### TASK ITEM:
Please identify every line in the material below that contains the string "branch", and copy each of those lines. Case counts.

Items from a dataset
_ _ _
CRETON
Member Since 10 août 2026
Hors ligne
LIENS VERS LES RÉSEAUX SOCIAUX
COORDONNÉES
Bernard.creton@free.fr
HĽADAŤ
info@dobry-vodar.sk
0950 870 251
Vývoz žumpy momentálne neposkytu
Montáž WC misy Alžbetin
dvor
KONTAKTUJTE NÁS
_ _ _
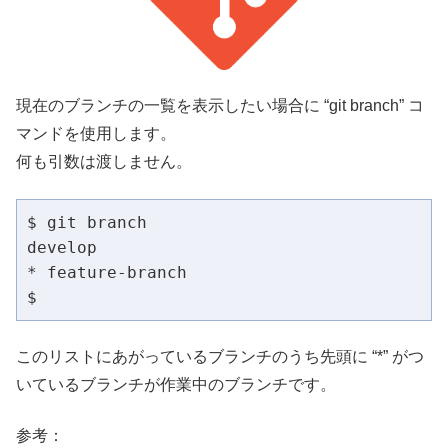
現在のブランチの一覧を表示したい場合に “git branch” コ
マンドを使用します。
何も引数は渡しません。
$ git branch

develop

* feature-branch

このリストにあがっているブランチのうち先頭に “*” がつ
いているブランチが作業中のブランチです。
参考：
_ _ _
### EXERCISE SOLUTION:
現在のブランチの一覧を表示したい場合に “git branch” コ
$ git branch
* feature-branch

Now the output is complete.